A good way of overcoming your discomfort in saying ‘no’ is to consider the various ways in which you can say ‘no’ as that is key to you feeling more comfortable when you refuse somebody something occasionally.

Ways To Say No

There are various ways of saying ‘no’ which can help to soften the blow of having to disappoint somebody. Here are some examples of different ways you can say ‘no’.
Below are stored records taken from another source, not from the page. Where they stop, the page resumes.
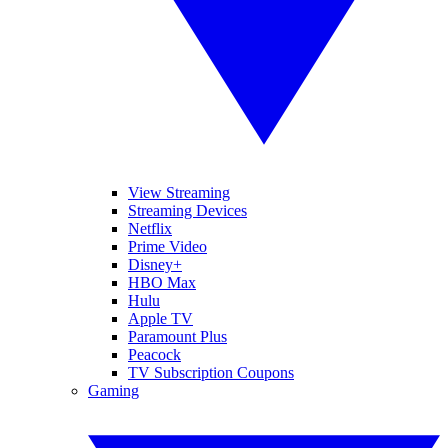
View Streaming
Streaming Devices
Netflix
Prime Video
Disney+
HBO Max
Hulu
Apple TV
Paramount Plus
Peacock
TV Subscription Coupons
Gaming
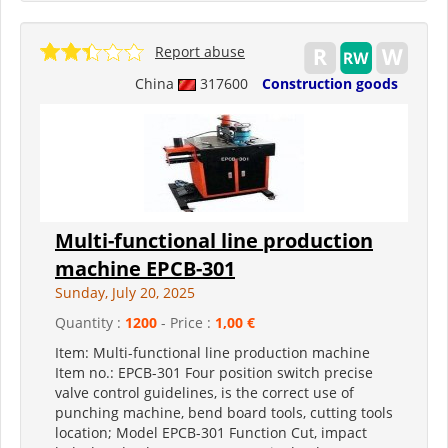
Report abuse
China
317600
Construction goods
Multi-functional line production
machine EPCB-301
Sunday, July 20, 2025
Quantity :
1200
- Price :
1,00 €
Item: Multi-functional line production machine
Item no.: EPCB-301 Four position switch precise
valve control guidelines, is the correct use of
punching machine, bend board tools, cutting tools
location; Model EPCB-301 Function Cut, impact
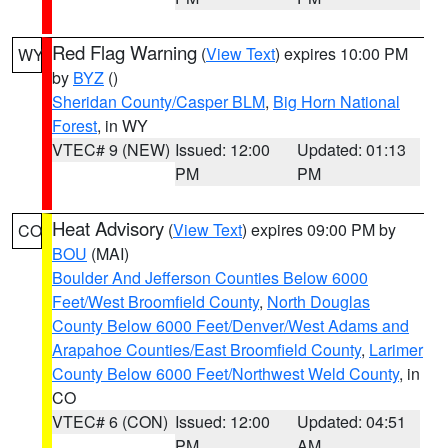
Red Flag Warning
(
View Text
) expires 10:00 PM
WY
by
BYZ
()
Sheridan County/Casper BLM
,
Big Horn National
Forest
, in WY
VTEC# 9 (NEW)
Issued: 12:00
Updated: 01:13
PM
PM
Heat Advisory
(
View Text
) expires 09:00 PM by
CO
BOU
(MAI)
Boulder And Jefferson Counties Below 6000
Feet/West Broomfield County
,
North Douglas
County Below 6000 Feet/Denver/West Adams and
Arapahoe Counties/East Broomfield County
,
Larimer
County Below 6000 Feet/Northwest Weld County
, in
CO
VTEC# 6 (CON)
Issued: 12:00
Updated: 04:51
PM
AM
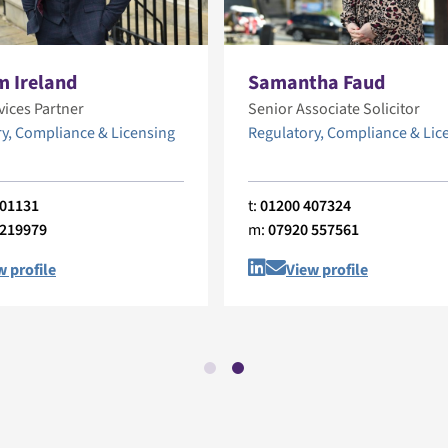
m Ireland
Samantha Faud
vices Partner
Senior Associate Solicitor
y, Compliance & Licensing
Regulatory, Compliance & Lic
401131
t:
01200 407324
 219979
m:
07920 557561
w profile
View profile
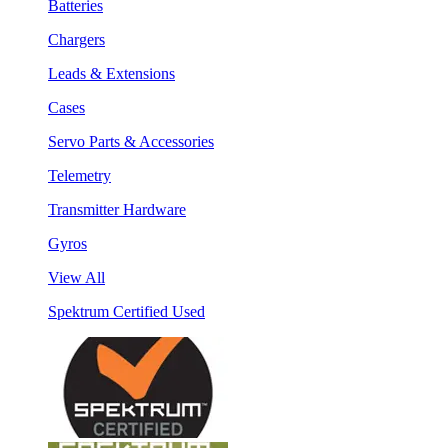
Batteries
Chargers
Leads & Extensions
Cases
Servo Parts & Accessories
Telemetry
Transmitter Hardware
Gyros
View All
Spektrum Certified Used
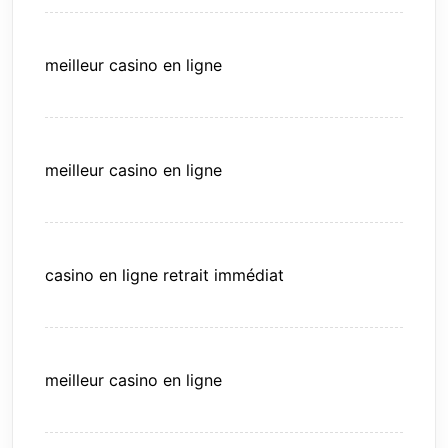
meilleur casino en ligne
meilleur casino en ligne
casino en ligne retrait immédiat
meilleur casino en ligne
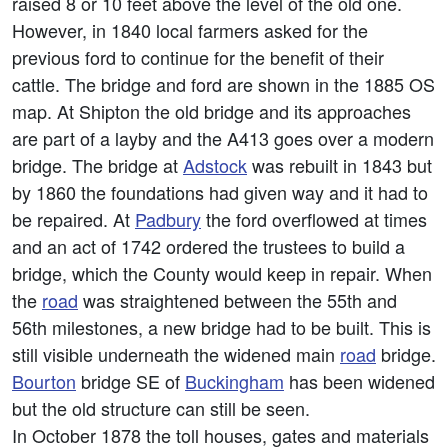
raised 8 or 10 feet above the level of the old one.
However, in 1840 local farmers asked for the
previous ford to continue for the benefit of their
cattle. The bridge and ford are shown in the 1885 OS
map. At Shipton the old bridge and its approaches
are part of a layby and the A413 goes over a modern
bridge. The bridge at
Adstock
was rebuilt in 1843 but
by 1860 the foundations had given way and it had to
be repaired. At
Padbury
the ford overflowed at times
and an act of 1742 ordered the trustees to build a
bridge, which the County would keep in repair. When
the
road
was straightened between the 55th and
56th milestones, a new bridge had to be built. This is
still visible underneath the widened main
road
bridge.
Bourton
bridge SE of
Buckingham
has been widened
but the old structure can still be seen.
In October 1878 the toll houses, gates and materials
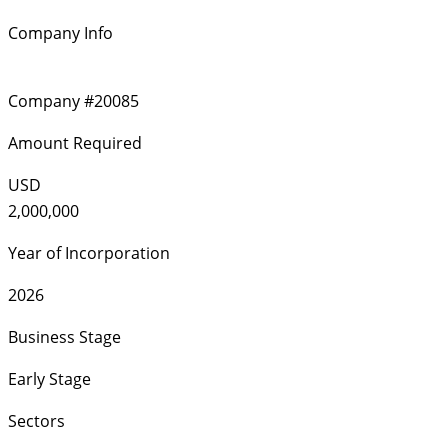
Company Info
Company #20085
Amount Required
USD
2,000,000
Year of Incorporation
2026
Business Stage
Early Stage
Sectors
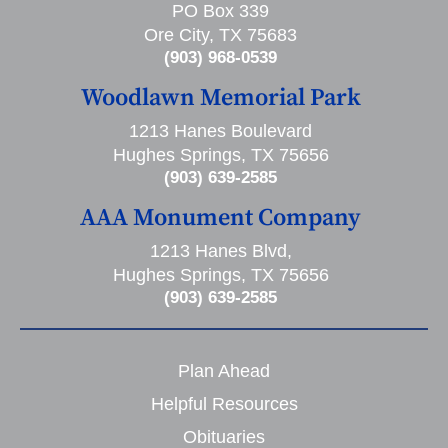
PO Box 339
Ore City, TX 75683
(903) 968-0539
Woodlawn Memorial Park
1213 Hanes Boulevard
Hughes Springs, TX 75656
(903) 639-2585
AAA Monument Company
1213 Hanes Blvd,
Hughes Springs, TX 75656
(903) 639-2585
Plan Ahead
Helpful Resources
Obituaries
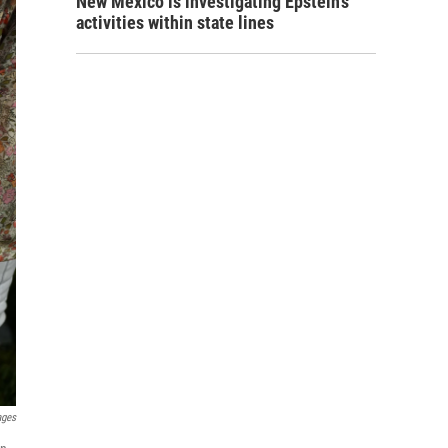
New Mexico is investigating Epstein's
activities within state lines
ages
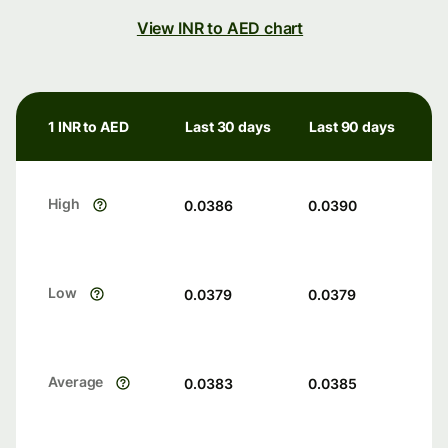
View INR to AED chart
1 INR to AED
Last 30 days
Last 90 days
High
0.0386
0.0390
Low
0.0379
0.0379
Average
0.0383
0.0385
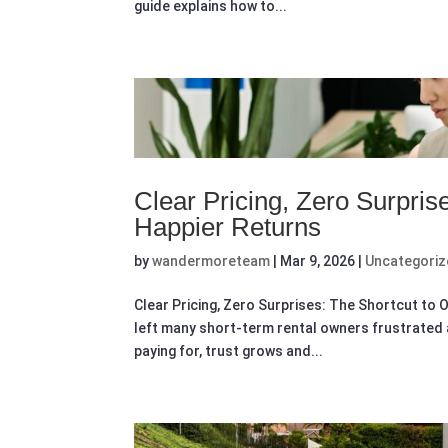
guide explains how to...
Clear Pricing, Zero Surpris
Happier Returns
by
wandermoreteam
|
Mar 9, 2026
|
Uncategori
Clear Pricing, Zero Surprises: The Shortcut t
left many short-term rental owners frustrated 
paying for, trust grows and...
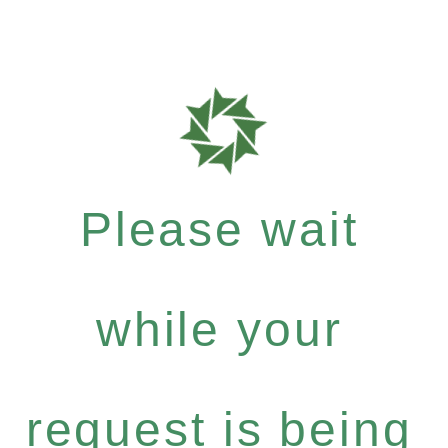
Please wait
while your
request is being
  • “I’m sorry I can’t come to the wedding after all. Unfortunately, my husband John has to go into hospital that weekend.” – This gives a reason behind your answer
  • “I understand just how important those sales figures are to you but I’ve worked late every night this week and it’s my wife’s birthday tonight and I’ve arranged to take her out to dinner.” – This lets the person know that you still value your relationship with them
  • “I’d love to come to that music gig with you but I think the date clashes with my girlfriend’s graduation day so I’ll say ‘no’ now rather than saying ‘yes’ and not being able to make it.”– This lets the person know that you would really have liked to say ‘yes’ but can’t

As you become more accustomed to saying ‘no’ by adopting some of these slightly less painful approaches, you may even decide that you want to say ‘no’ without necessarily wanting to soften the blow. For example, if you’ve been asked to work overtime again because a colleague always seems to be off sick on a Monday, you could simply say, “No, I’ve decided I’m not going to work overtime of a Monday anymore.”
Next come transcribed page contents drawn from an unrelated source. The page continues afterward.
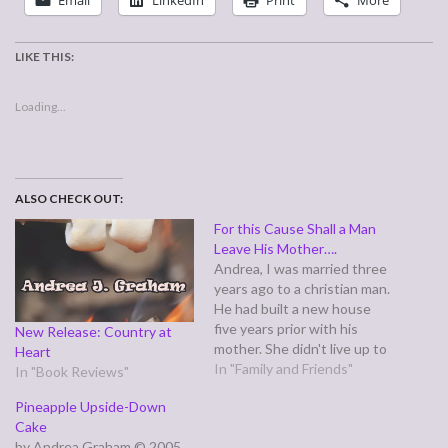
Email
LinkedIn
Print
More
LIKE THIS:
Loading...
ALSO CHECK OUT:
For this Cause Shall a Man
Leave His Mother….
Andrea, I was married three
years ago to a christian man.
He had built a new house
five years prior with his
New Release: Country at
mother. She didn't live up to
Heart
her end of the deal so he
In "Family and Friends"
In "Book Reviews"
had her name removed from
Pineapple Upside-Down
the house but still let her
Cake
live there for free.…
by Andrea Graham © 2005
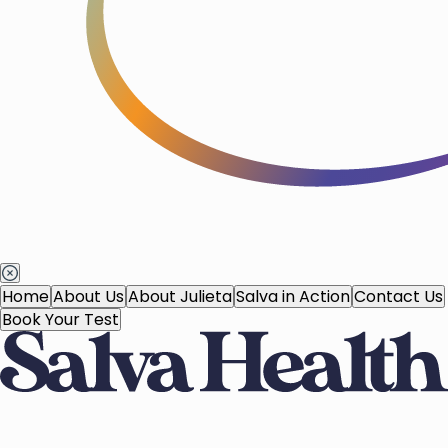
Home
About Us
About Julieta
Salva in Action
Contact Us
Book Your Test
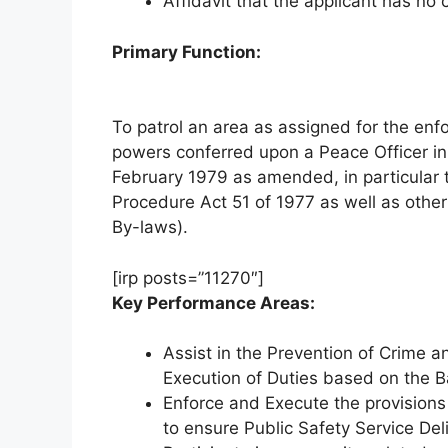
Affidavit that the applicant has no 
Primary Function:
To patrol an area as assigned for the enf
powers conferred upon a Peace Officer i
February 1979 as amended, in particular t
Procedure Act 51 of 1977 as well as other 
By-laws).
[irp posts=”11270″]
Key Performance Areas:
Assist in the Prevention of Crime 
Execution of Duties based on the Ba
Enforce and Execute the provisions 
to ensure Public Safety Service Del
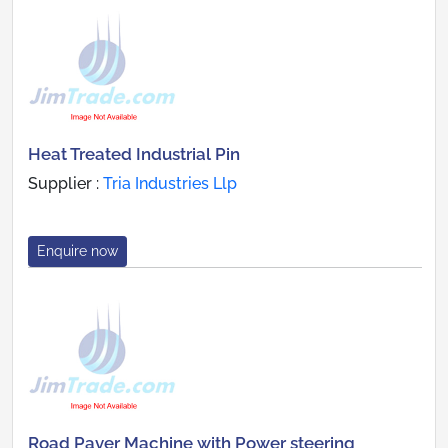
Heat Treated Industrial Pin
Supplier :
Tria Industries Llp
Enquire now
Road Paver Machine with Power steering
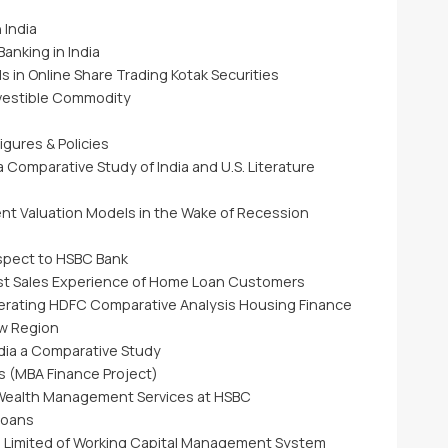
 India
anking in India
in Online Share Trading Kotak Securities
nvestible Commodity
gures & Policies
 Comparative Study of India and U.S. Literature
nt Valuation Models in the Wake of Recession
espect to HSBC Bank
st Sales Experience of Home Loan Customers
rating HDFC Comparative Analysis Housing Finance
w Region
ndia a Comparative Study
s (MBA Finance Project)
f Wealth Management Services at HSBC
Loans
e Limited of Working Capital Management System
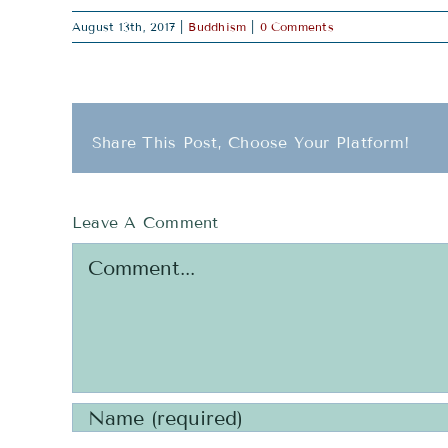
August 13th, 2017
|
Buddhism
|
0 Comments
Share This Post, Choose Your Platform!
Leave A Comment
Comment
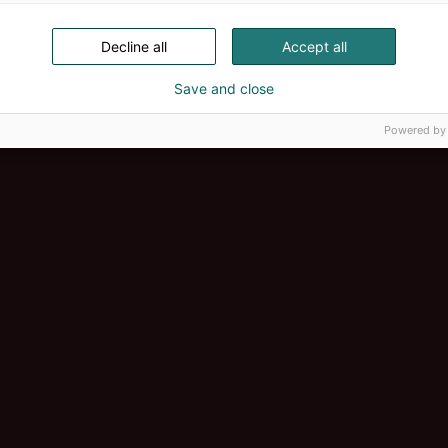
Decline all
Accept all
Save and close
Powered by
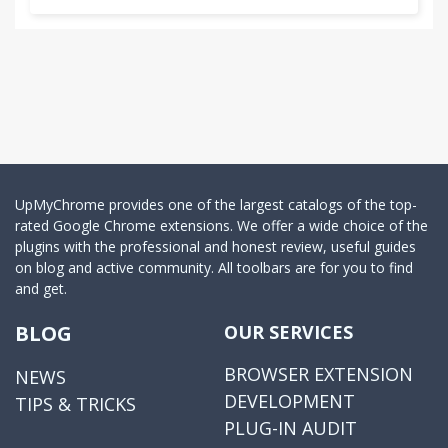
UpMyChrome provides one of the largest catalogs of the top-
rated Google Chrome extensions. We offer a wide choice of the
plugins with the professional and honest review, useful guides
on blog and active community. All toolbars are for you to find
and get.
BLOG
OUR SERVICES
BROWSER EXTENSION
NEWS
DEVELOPMENT
TIPS & TRICKS
PLUG-IN AUDIT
By being straightforward and direct and not starting your response with “I would have but…”, you’re closing the door on your boss ever trying to put you in that situation again.

Therefore, to refuse somebody or to say ‘no’ sometimes should not arouse any feelings of self-guilt. If you always say ‘yes’ to everything, you’ll be considered a ‘soft touch’ and be more likely to be put upon. Therefore, saying ‘no’ gives you more self-control over your own life and more power. And, when you do say ‘yes’ to something, people who have asked a favour of you will be far more likely to appreciate you than to take you for granted.